Raw Oysters on the Half Shell
Raw oysters on the half shell are traditionally served chilled, freshly shucked and with cocktail sauce and saltine crackers as accompaniment.
Cheese cloth for making 6 lemons wraps
Dipping sauce – Louisiana hot sauce
White Horseradish Sauce
36 shucked fresh oysters, in their bottom shells with their juices
Fresh parsley springs, for garnish
- Lemon wraps keep seeds out of the lemon juice and direct it onto the food rather than into your dinner partner’s eyes.
- Make 6 lemon wraps by first rolling the 3 lemons on the countertop or other hard surface, pressing down with the heel of your hand to release the juices.
- Cut each lemon in half.
- Place each half, cut side down, on a 4-inch square of cheesecloth.
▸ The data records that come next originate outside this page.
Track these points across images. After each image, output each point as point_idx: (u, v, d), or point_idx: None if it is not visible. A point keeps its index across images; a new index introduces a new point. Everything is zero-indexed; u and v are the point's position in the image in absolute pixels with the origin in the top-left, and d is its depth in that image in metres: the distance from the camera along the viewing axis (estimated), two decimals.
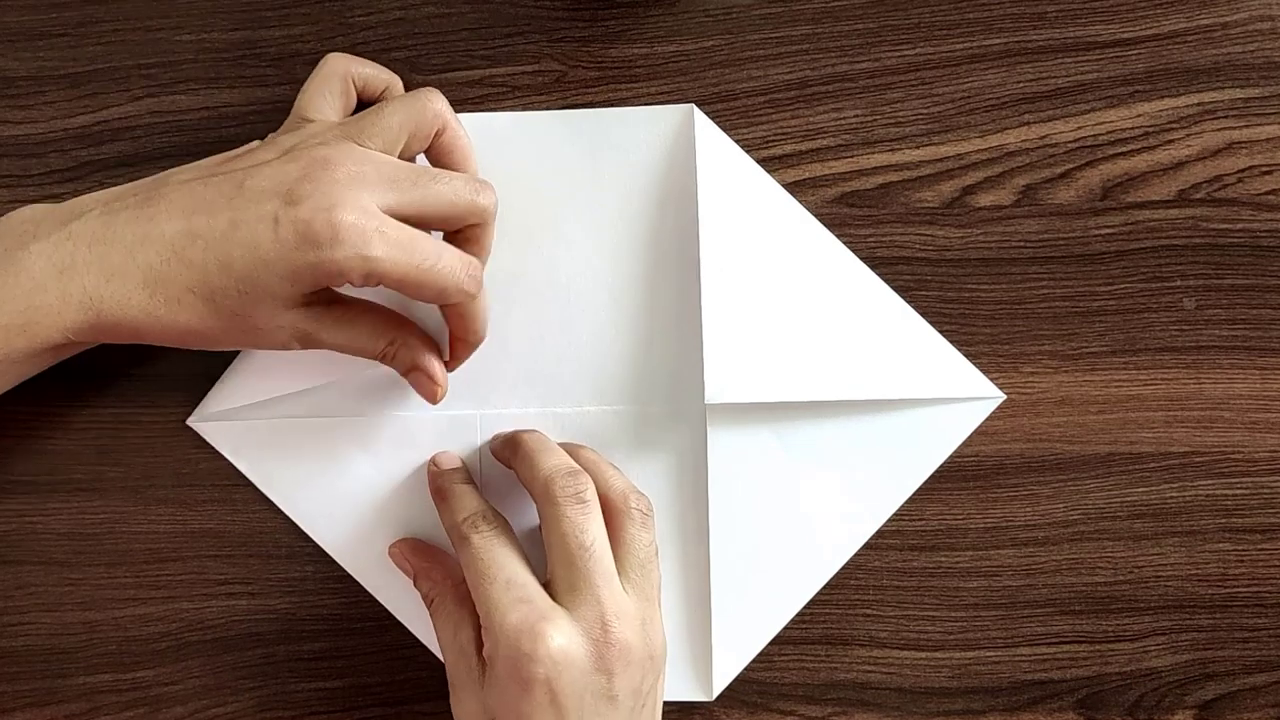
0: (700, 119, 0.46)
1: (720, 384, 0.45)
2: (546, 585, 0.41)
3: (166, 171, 0.43)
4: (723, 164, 0.46)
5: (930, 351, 0.46)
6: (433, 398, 0.44)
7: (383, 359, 0.43)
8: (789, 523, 0.46)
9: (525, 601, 0.39)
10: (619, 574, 0.41)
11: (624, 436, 0.46)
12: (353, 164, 0.40)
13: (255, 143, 0.43)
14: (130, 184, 0.42)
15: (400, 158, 0.42)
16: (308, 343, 0.42)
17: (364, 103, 0.46)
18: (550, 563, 0.41)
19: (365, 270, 0.39)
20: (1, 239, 0.40)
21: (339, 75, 0.45)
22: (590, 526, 0.41)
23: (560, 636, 0.39)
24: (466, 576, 0.41)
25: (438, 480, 0.45)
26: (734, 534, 0.46)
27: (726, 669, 0.46)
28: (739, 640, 0.46)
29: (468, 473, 0.45)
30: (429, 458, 0.46)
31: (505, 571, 0.40)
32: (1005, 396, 0.46)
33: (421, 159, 0.44)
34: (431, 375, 0.43)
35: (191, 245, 0.39)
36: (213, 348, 0.42)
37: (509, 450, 0.44)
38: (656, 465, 0.46)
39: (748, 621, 0.46)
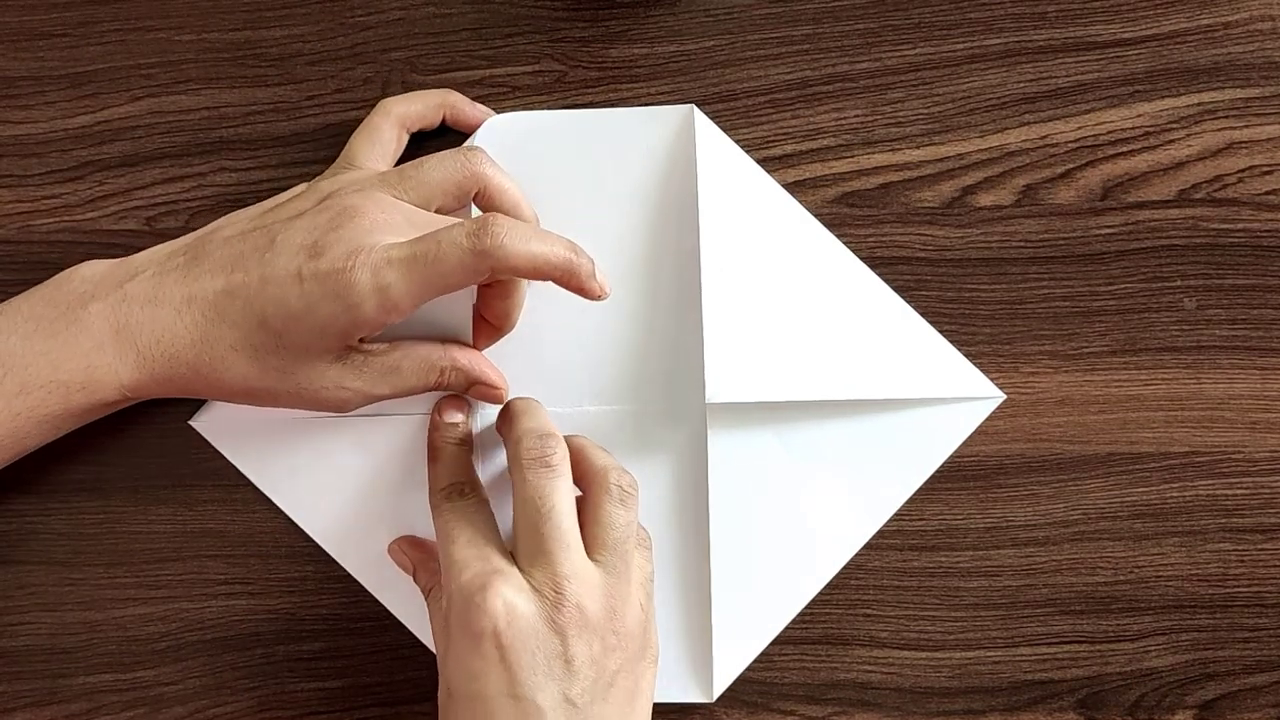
0: (700, 119, 0.46)
1: (721, 383, 0.45)
2: (511, 553, 0.41)
3: (216, 223, 0.44)
4: (723, 164, 0.46)
5: (931, 351, 0.46)
6: (499, 401, 0.45)
7: (438, 389, 0.44)
8: (789, 522, 0.46)
9: (481, 559, 0.40)
10: (591, 549, 0.41)
11: (624, 436, 0.46)
12: (380, 212, 0.40)
13: (301, 186, 0.44)
14: (183, 239, 0.43)
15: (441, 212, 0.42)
16: (361, 399, 0.42)
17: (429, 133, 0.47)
18: (514, 527, 0.41)
19: (383, 309, 0.39)
20: (64, 297, 0.41)
21: (388, 122, 0.45)
22: (551, 492, 0.40)
23: (510, 591, 0.38)
24: (438, 542, 0.42)
25: (433, 435, 0.45)
26: (734, 534, 0.46)
27: (727, 670, 0.46)
28: (739, 641, 0.46)
29: (467, 431, 0.45)
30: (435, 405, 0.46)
31: (466, 534, 0.41)
32: (1005, 396, 0.46)
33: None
34: (490, 383, 0.44)
35: (231, 304, 0.40)
36: (269, 406, 0.42)
37: (500, 418, 0.45)
38: (657, 465, 0.46)
39: (748, 622, 0.46)
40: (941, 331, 0.46)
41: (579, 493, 0.42)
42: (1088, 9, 0.47)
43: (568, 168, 0.46)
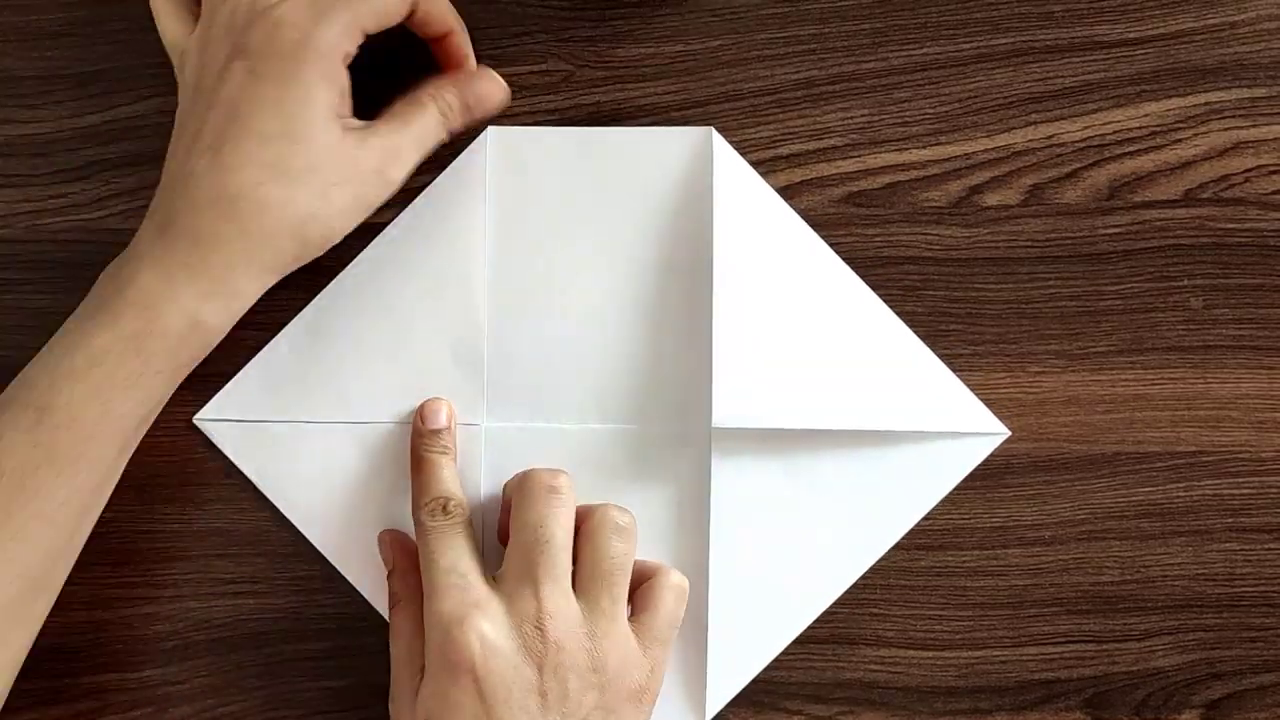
0: (718, 142, 0.46)
1: (728, 409, 0.45)
2: (498, 577, 0.41)
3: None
4: (739, 188, 0.46)
5: (938, 385, 0.46)
6: (505, 95, 0.45)
7: (455, 128, 0.44)
8: (788, 550, 0.46)
9: (461, 588, 0.40)
10: (581, 581, 0.41)
11: (628, 456, 0.46)
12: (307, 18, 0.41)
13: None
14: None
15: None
16: (398, 166, 0.43)
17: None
18: (510, 546, 0.41)
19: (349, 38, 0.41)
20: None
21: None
22: (551, 520, 0.41)
23: (488, 624, 0.39)
24: (420, 557, 0.42)
25: (416, 444, 0.45)
26: (733, 559, 0.46)
27: (719, 695, 0.46)
28: (734, 667, 0.46)
29: (450, 438, 0.45)
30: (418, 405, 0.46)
31: (449, 558, 0.41)
32: (1010, 433, 0.46)
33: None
34: (490, 94, 0.45)
35: (235, 152, 0.40)
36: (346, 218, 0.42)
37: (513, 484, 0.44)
38: (659, 486, 0.46)
39: (743, 648, 0.46)
40: (948, 331, 0.47)
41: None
42: (1094, 9, 0.47)
43: (583, 185, 0.46)
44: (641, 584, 0.43)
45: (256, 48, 0.40)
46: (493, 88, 0.45)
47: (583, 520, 0.42)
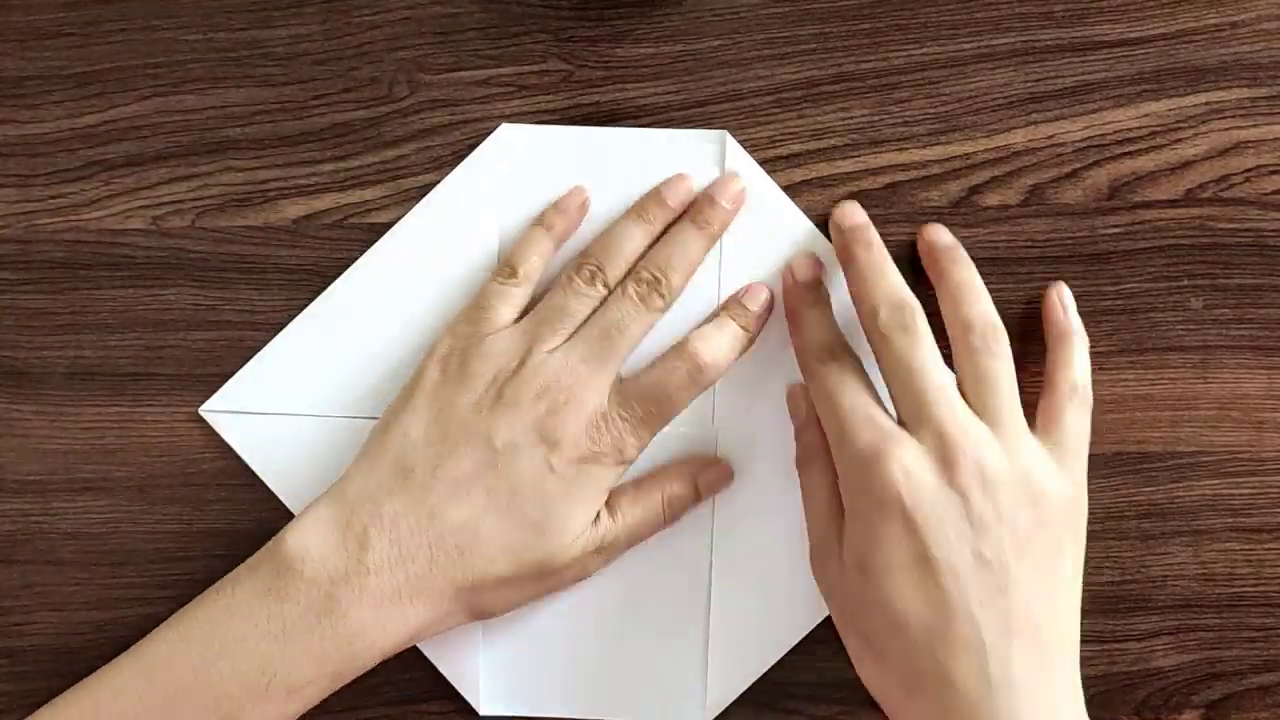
0: (731, 146, 0.46)
1: (730, 411, 0.46)
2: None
3: (387, 425, 0.44)
4: (751, 193, 0.46)
5: None
6: (729, 476, 0.46)
7: (672, 516, 0.45)
8: (791, 552, 0.46)
9: (872, 424, 0.40)
10: (975, 409, 0.40)
11: None
12: (567, 377, 0.42)
13: (436, 360, 0.44)
14: (366, 456, 0.43)
15: None
16: (609, 551, 0.44)
17: None
18: (891, 395, 0.41)
19: (640, 451, 0.43)
20: (298, 588, 0.41)
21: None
22: (914, 353, 0.41)
23: (908, 456, 0.39)
24: (816, 407, 0.42)
25: (791, 298, 0.45)
26: (736, 561, 0.46)
27: (721, 698, 0.46)
28: (735, 670, 0.46)
29: (823, 289, 0.45)
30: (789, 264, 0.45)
31: (849, 398, 0.41)
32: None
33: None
34: (716, 469, 0.46)
35: (481, 524, 0.41)
36: (524, 597, 0.44)
37: (849, 275, 0.44)
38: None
39: (745, 652, 0.46)
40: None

- Gather the cheesecloth up above the lemon half and tie the cloth with a bit of string.
- Fill each of six shallow soup plates or tin pie plates with a 3/4-inch layer of crushed ice.
- Position a small cup for a dipping sauce in the center of each plate and arrange 6 raw oysters in their shells around it.
- Place each soup or pie plate of oysters on a large dinner plate.
- Garnish each serving with a lemon wrap and a sprig or two of parsley.
- Serve with saltine crackers and, if desired, butter pats, as well as a bottle of optional Louisiana-style hot pepper sauce.